_Required work_
Every single entry below should be reproduced verbatim.

_Supplied data_
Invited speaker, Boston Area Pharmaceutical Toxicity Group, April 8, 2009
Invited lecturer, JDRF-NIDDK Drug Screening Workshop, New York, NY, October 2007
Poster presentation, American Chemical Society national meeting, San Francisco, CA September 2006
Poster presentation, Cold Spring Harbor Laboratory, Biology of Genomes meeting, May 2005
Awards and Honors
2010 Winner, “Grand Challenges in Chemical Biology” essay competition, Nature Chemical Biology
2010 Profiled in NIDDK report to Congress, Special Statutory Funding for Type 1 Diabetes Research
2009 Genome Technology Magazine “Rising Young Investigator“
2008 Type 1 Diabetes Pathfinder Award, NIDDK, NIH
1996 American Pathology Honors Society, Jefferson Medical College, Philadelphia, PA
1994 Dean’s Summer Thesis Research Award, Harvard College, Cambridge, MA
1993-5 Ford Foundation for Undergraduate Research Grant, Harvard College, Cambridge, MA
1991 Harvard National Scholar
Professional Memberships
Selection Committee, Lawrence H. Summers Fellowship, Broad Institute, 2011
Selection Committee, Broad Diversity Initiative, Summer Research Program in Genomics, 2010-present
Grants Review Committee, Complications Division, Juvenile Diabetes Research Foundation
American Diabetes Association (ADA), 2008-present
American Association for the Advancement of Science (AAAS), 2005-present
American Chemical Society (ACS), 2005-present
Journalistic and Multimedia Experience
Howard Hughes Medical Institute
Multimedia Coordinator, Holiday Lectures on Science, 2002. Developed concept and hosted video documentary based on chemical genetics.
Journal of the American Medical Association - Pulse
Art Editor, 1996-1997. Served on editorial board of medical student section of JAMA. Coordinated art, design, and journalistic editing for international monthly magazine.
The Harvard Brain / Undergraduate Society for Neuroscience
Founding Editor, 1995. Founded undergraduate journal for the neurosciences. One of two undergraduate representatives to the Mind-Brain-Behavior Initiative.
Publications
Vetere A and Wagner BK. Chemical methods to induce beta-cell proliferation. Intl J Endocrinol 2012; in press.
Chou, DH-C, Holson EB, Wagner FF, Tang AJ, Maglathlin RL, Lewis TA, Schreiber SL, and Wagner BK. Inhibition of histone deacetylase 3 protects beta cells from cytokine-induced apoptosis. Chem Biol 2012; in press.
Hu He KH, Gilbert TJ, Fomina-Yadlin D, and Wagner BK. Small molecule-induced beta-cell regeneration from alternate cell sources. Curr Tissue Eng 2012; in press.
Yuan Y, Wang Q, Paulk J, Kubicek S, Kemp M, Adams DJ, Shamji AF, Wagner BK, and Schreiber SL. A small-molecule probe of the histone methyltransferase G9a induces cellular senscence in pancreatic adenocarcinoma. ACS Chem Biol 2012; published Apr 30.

_Your response_
Invited speaker, Boston Area Pharmaceutical Toxicity Group, April 8, 2009
Invited lecturer, JDRF-NIDDK Drug Screening Workshop, New York, NY, October 2007
Poster presentation, American Chemical Society national meeting, San Francisco, CA September 2006
Poster presentation, Cold Spring Harbor Laboratory, Biology of Genomes meeting, May 2005
Awards and Honors
2010 Winner, “Grand Challenges in Chemical Biology” essay competition, Nature Chemical Biology
2010 Profiled in NIDDK report to Congress, Special Statutory Funding for Type 1 Diabetes Research
2009 Genome Technology Magazine “Rising Young Investigator“
2008 Type 1 Diabetes Pathfinder Award, NIDDK, NIH
1996 American Pathology Honors Society, Jefferson Medical College, Philadelphia, PA
1994 Dean’s Summer Thesis Research Award, Harvard College, Cambridge, MA
1993-5 Ford Foundation for Undergraduate Research Grant, Harvard College, Cambridge, MA
1991 Harvard National Scholar
Professional Memberships
Selection Committee, Lawrence H. Summers Fellowship, Broad Institute, 2011
Selection Committee, Broad Diversity Initiative, Summer Research Program in Genomics, 2010-present
Grants Review Committee, Complications Division, Juvenile Diabetes Research Foundation
American Diabetes Association (ADA), 2008-present
American Association for the Advancement of Science (AAAS), 2005-present
American Chemical Society (ACS), 2005-present
Journalistic and Multimedia Experience
Howard Hughes Medical Institute
Multimedia Coordinator, Holiday Lectures on Science, 2002. Developed concept and hosted video documentary based on chemical genetics.
Journal of the American Medical Association - Pulse
Art Editor, 1996-1997. Served on editorial board of medical student section of JAMA. Coordinated art, design, and journalistic editing for international monthly magazine.
The Harvard Brain / Undergraduate Society for Neuroscience
Founding Editor, 1995. Founded undergraduate journal for the neurosciences. One of two undergraduate representatives to the Mind-Brain-Behavior Initiative.
Publications
Vetere A and Wagner BK. Chemical methods to induce beta-cell proliferation. Intl J Endocrinol 2012; in press.
Chou, DH-C, Holson EB, Wagner FF, Tang AJ, Maglathlin RL, Lewis TA, Schreiber SL, and Wagner BK. Inhibition of histone deacetylase 3 protects beta cells from cytokine-induced apoptosis. Chem Biol 2012; in press.
Hu He KH, Gilbert TJ, Fomina-Yadlin D, and Wagner BK. Small molecule-induced beta-cell regeneration from alternate cell sources. Curr Tissue Eng 2012; in press.
Yuan Y, Wang Q, Paulk J, Kubicek S, Kemp M, Adams DJ, Shamji AF, Wagner BK, and Schreiber SL. A small-molecule probe of the histone methyltransferase G9a induces cellular senscence in pancreatic adenocarcinoma. ACS Chem Biol 2012; published Apr 30.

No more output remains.